|Password strength meters are helpful in some cases, but are not always used effectively.|
Consumers who frequently access websites are sometimes prompted by strength meters to improve their password security. A new study conducted by the University of California at Berkeley, Microsoft and the University of British Columbia indicated that these systems can be effective if they are established properly.
Serge Egelman, a research scientist at UC Berkeley, told ArsTechnica that people are more likely to enter passwords they have previously used when asked by strength meters to change their credentials. This is often the case for new accounts or ones that are not of great importance to consumers.
“Whereas we show that in a different context – when changing passwords for high-value accounts – then the meters actually do have an observable effect on behavior in that people do choose stronger passwords,” Egelman told the news source. “And ironically that’s the context where we’re least likely to see real meters in real life.”

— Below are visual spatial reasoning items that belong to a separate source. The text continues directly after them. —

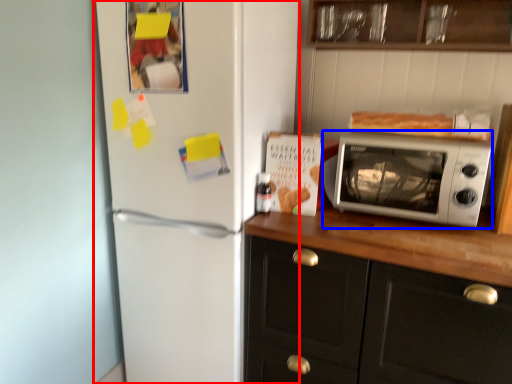
Question: Which object is closer to the camera taking this photo, refrigerator (highlighted by a red box) or microwave oven (highlighted by a blue box)?

Choices:
 (A) refrigerator
 (B) microwave oven

Answer: (A)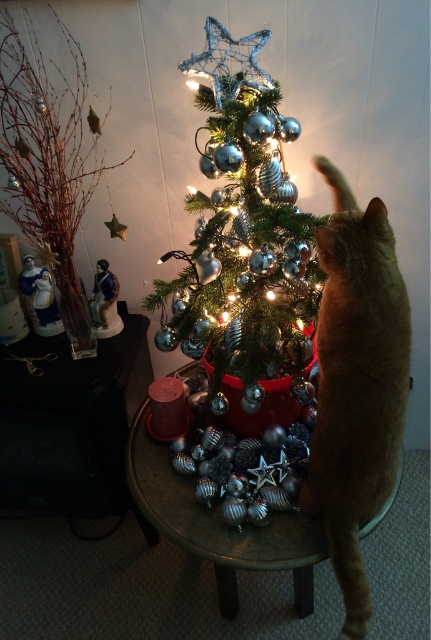
Can you confirm if orange fur cat at right is positioned below metallic silver table at center?

Incorrect, orange fur cat at right is not positioned below metallic silver table at center.

Can you confirm if orange fur cat at right is shorter than metallic silver table at center?

In fact, orange fur cat at right may be taller than metallic silver table at center.

Between point (321, 500) and point (162, 458), which one is positioned behind?

Point (162, 458)

Locate an element on the screen. The image size is (431, 640). orange fur cat at right is located at coordinates (356, 384).

From the picture: Which is more to the right, shiny metallic tree at center or silver metallic ornaments at left?

shiny metallic tree at center is more to the right.

Is point (283, 227) in front of point (68, 35)?

Yes, it is in front of point (68, 35).

Identify the location of shiny metallic tree at center. (243, 241).

Measure the distance between shiny metallic tree at center and orange fur cat at right.

They are 8.02 inches apart.

Does shiny metallic tree at center lie in front of orange fur cat at right?

No, it is behind orange fur cat at right.

Is point (243, 195) closer to viewer compared to point (356, 337)?

No, (243, 195) is behind (356, 337).

Find the location of a particular element. shiny metallic tree at center is located at coordinates (243, 241).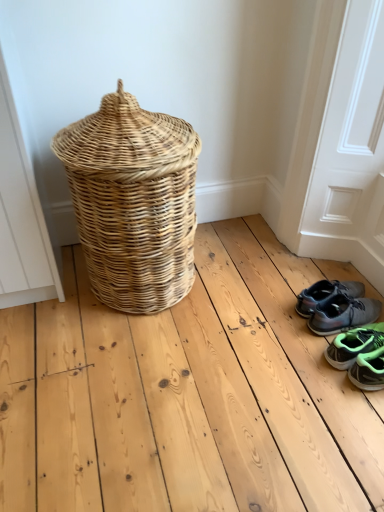
Question: From the image's perspective, is neon green synthetic sneakers at lower right, marked as the 1th footwear in a front-to-back arrangement, positioned above or below gray synthetic sneakers at lower right, which is the 3th footwear from front to back?

Choices:
 (A) above
 (B) below

Answer: (B)

Question: Looking at the image, does neon green synthetic sneakers at lower right, marked as the 1th footwear in a front-to-back arrangement, seem bigger or smaller compared to gray synthetic sneakers at lower right, which is the 3th footwear from front to back?

Choices:
 (A) small
 (B) big

Answer: (A)

Question: Estimate the real-world distances between objects in this image. Which object is farther from the gray fabric sneakers at lower right, which is counted as the 2th footwear, starting from the front?

Choices:
 (A) white matte screen door at lower right
 (B) neon green synthetic sneakers at lower right, arranged as the third footwear when viewed from the back
 (C) gray synthetic sneakers at lower right, which is the 3th footwear from front to back
 (D) natural wicker basket at left

Answer: (D)

Question: Which object is positioned closest to the natural wicker basket at left?

Choices:
 (A) gray fabric sneakers at lower right, which appears as the second footwear when viewed from the back
 (B) neon green synthetic sneakers at lower right, arranged as the third footwear when viewed from the back
 (C) white matte screen door at lower right
 (D) gray synthetic sneakers at lower right, which is the 3th footwear from front to back

Answer: (C)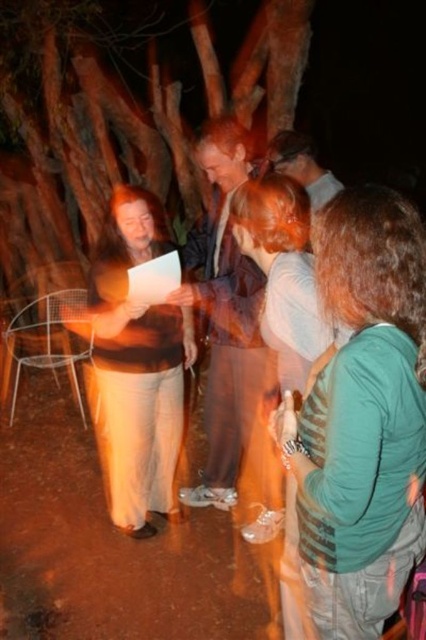
This screenshot has height=640, width=426. Describe the element at coordinates (118, 118) in the screenshot. I see `brown wood tree at upper center` at that location.

Can you confirm if brown wood tree at upper center is positioned to the right of brown matte shirt at center?

In fact, brown wood tree at upper center is to the left of brown matte shirt at center.

Does point (198, 195) come in front of point (170, 458)?

No, (198, 195) is behind (170, 458).

The height and width of the screenshot is (640, 426). I want to click on brown wood tree at upper center, so click(118, 118).

Is point (170, 461) more distant than point (238, 330)?

Yes, it is.

Describe the element at coordinates (138, 364) in the screenshot. I see `brown matte shirt at center` at that location.

This screenshot has width=426, height=640. What are the coordinates of `brown matte shirt at center` in the screenshot? It's located at (138, 364).

From the picture: Can you confirm if light brown leather jacket at center is smaller than matte brown shirt at upper center?

No.

What do you see at coordinates (224, 316) in the screenshot? I see `light brown leather jacket at center` at bounding box center [224, 316].

I want to click on light brown leather jacket at center, so click(224, 316).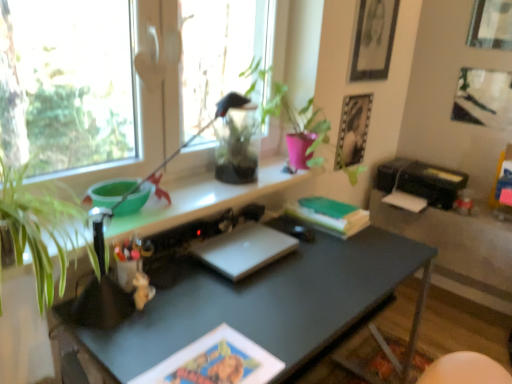
Question: Does metallic silver photo frame at upper right, placed as the 4th picture frame when sorted from right to left, turn towards matte black picture frame at upper right, acting as the 2th picture frame starting from the left?

Choices:
 (A) no
 (B) yes

Answer: (A)

Question: Is metallic silver photo frame at upper right, placed as the 4th picture frame when sorted from right to left, turned away from matte black picture frame at upper right, acting as the 2th picture frame starting from the left?

Choices:
 (A) yes
 (B) no

Answer: (B)

Question: From the image's perspective, is metallic silver photo frame at upper right, positioned as the first picture frame in left-to-right order, beneath matte black picture frame at upper right, which ranks as the third picture frame in right-to-left order?

Choices:
 (A) no
 (B) yes

Answer: (B)

Question: Does metallic silver photo frame at upper right, positioned as the first picture frame in left-to-right order, come behind matte black picture frame at upper right, acting as the 2th picture frame starting from the left?

Choices:
 (A) no
 (B) yes

Answer: (B)

Question: Considering the relative sizes of metallic silver photo frame at upper right, positioned as the first picture frame in left-to-right order, and matte black picture frame at upper right, acting as the 2th picture frame starting from the left, in the image provided, is metallic silver photo frame at upper right, positioned as the first picture frame in left-to-right order, smaller than matte black picture frame at upper right, acting as the 2th picture frame starting from the left,?

Choices:
 (A) no
 (B) yes

Answer: (B)

Question: From a real-world perspective, is green matte book at center above or below sleek silver laptop at center?

Choices:
 (A) below
 (B) above

Answer: (B)

Question: Is green matte book at center inside or outside of sleek silver laptop at center?

Choices:
 (A) inside
 (B) outside

Answer: (B)

Question: From the image's perspective, is green matte book at center positioned above or below sleek silver laptop at center?

Choices:
 (A) below
 (B) above

Answer: (B)

Question: Does point (325, 200) appear closer or farther from the camera than point (207, 253)?

Choices:
 (A) closer
 (B) farther

Answer: (B)

Question: Based on their sizes in the image, would you say transparent glass vase at upper center is bigger or smaller than green matte plant at upper center?

Choices:
 (A) small
 (B) big

Answer: (A)

Question: Is point (222, 144) closer or farther from the camera than point (291, 109)?

Choices:
 (A) farther
 (B) closer

Answer: (B)

Question: From a real-world perspective, is transparent glass vase at upper center above or below green matte plant at upper center?

Choices:
 (A) below
 (B) above

Answer: (A)

Question: Considering their positions, is transparent glass vase at upper center located in front of or behind green matte plant at upper center?

Choices:
 (A) behind
 (B) front

Answer: (A)

Question: Is metallic silver photo frame at upper right, positioned as the first picture frame in left-to-right order, inside or outside of transparent glass vase at upper center?

Choices:
 (A) inside
 (B) outside

Answer: (B)

Question: Relative to transparent glass vase at upper center, is metallic silver photo frame at upper right, placed as the 4th picture frame when sorted from right to left, in front or behind?

Choices:
 (A) behind
 (B) front

Answer: (A)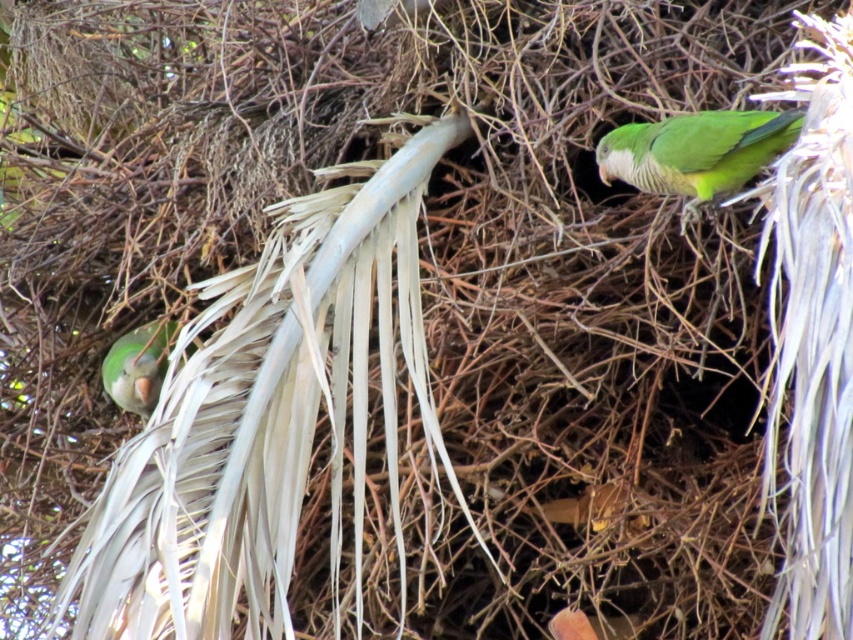
Describe the element at coordinates (695, 152) in the screenshot. I see `green matte parrot at upper right` at that location.

Who is higher up, green matte parrot at upper right or matte green parrot at left?

green matte parrot at upper right is higher up.

Locate an element on the screen. The image size is (853, 640). green matte parrot at upper right is located at coordinates (695, 152).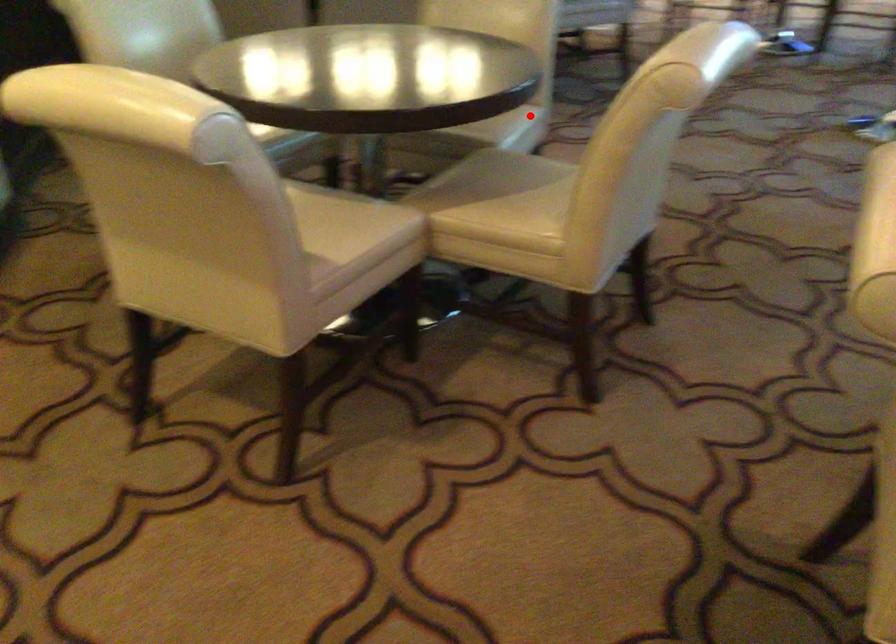
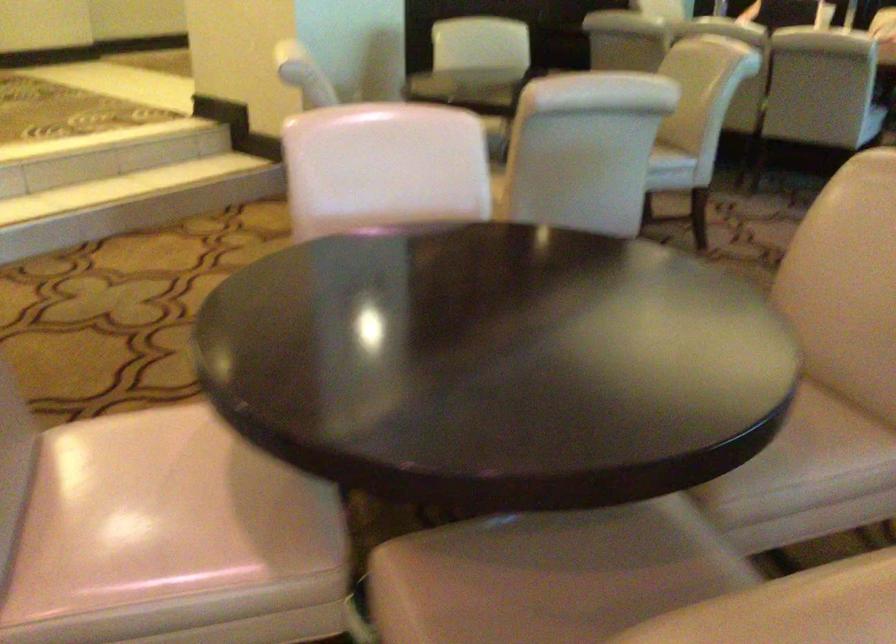
Question: I am providing you with two images of the same scene from different viewpoints. In image1, a red point is highlighted. Considering the same 3D point in image2, which of the following is correct?

Choices:
 (A) It is closer
 (B) It is farther

Answer: (B)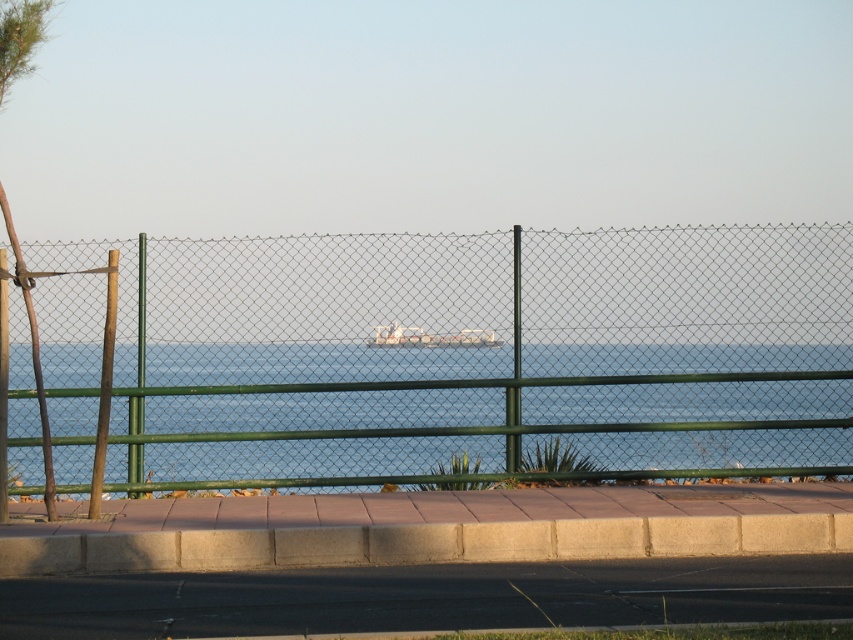
Question: Does green wire fence at left appear on the right side of metallic silver boat at center?

Choices:
 (A) yes
 (B) no

Answer: (B)

Question: Which of these objects is positioned farthest from the metallic chain-link fence at center?

Choices:
 (A) metallic silver boat at center
 (B) green metallic pole at center

Answer: (B)

Question: Which of these objects is positioned farthest from the gray concrete pavement at lower center?

Choices:
 (A) green chain-link fence at center
 (B) green metallic pole at center

Answer: (B)

Question: Can you confirm if smooth concrete curb at lower center is positioned to the right of brown wooden pole at left?

Choices:
 (A) yes
 (B) no

Answer: (A)

Question: Observing the image, what is the correct spatial positioning of green chain-link fence at center in reference to metallic silver boat at center?

Choices:
 (A) above
 (B) below

Answer: (B)

Question: Estimate the real-world distances between objects in this image. Which object is closer to the gray concrete pavement at lower center?

Choices:
 (A) smooth concrete curb at lower center
 (B) green chain-link fence at center
 (C) metallic chain-link fence at center
 (D) brown wooden pole at left

Answer: (A)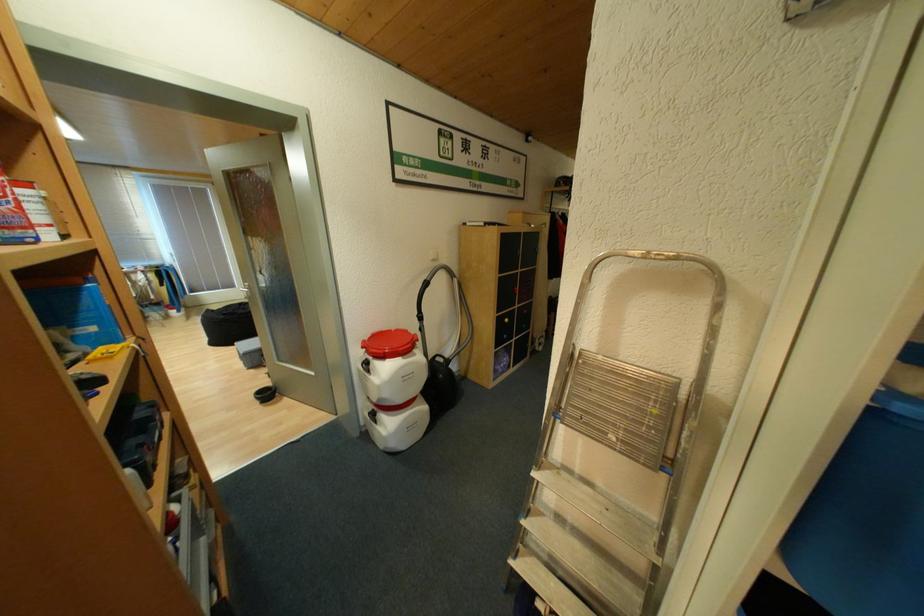
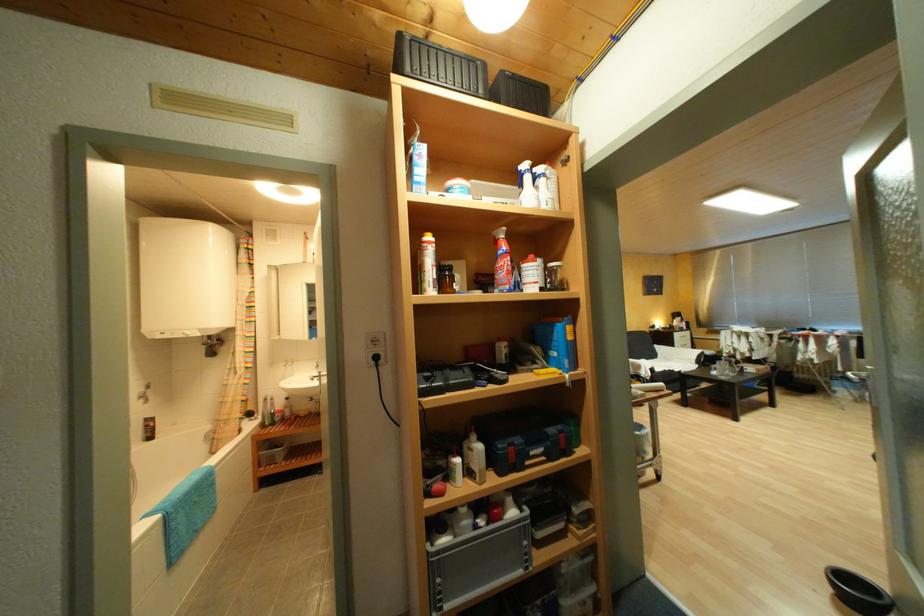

Password strength meters are a good reminder that online security is necessary for anyone accessing important accounts through the Internet. Consumers who neglect such protection may experience major problems such as identity theft if hackers obtain this valuable information.
Rather than only generating strong passwords when reminded, people can use effective tools like a password manager to keep all of their accounts protected with complex and hard-to-crack passwords. These solutions constantly generate new credentials so users always have the latest safeguards for their websites.
Another great aspect of password managers is that they remove the burden from consumers who are constantly tasked with remembering a dozen or more unique credentials. Sometimes people decide to use the same passwords for all of their accounts because it is easy to do so, but this approach invites trouble if hackers know this particular phrase.
Password strength meters are helpful in some cases, but are not always used effectively.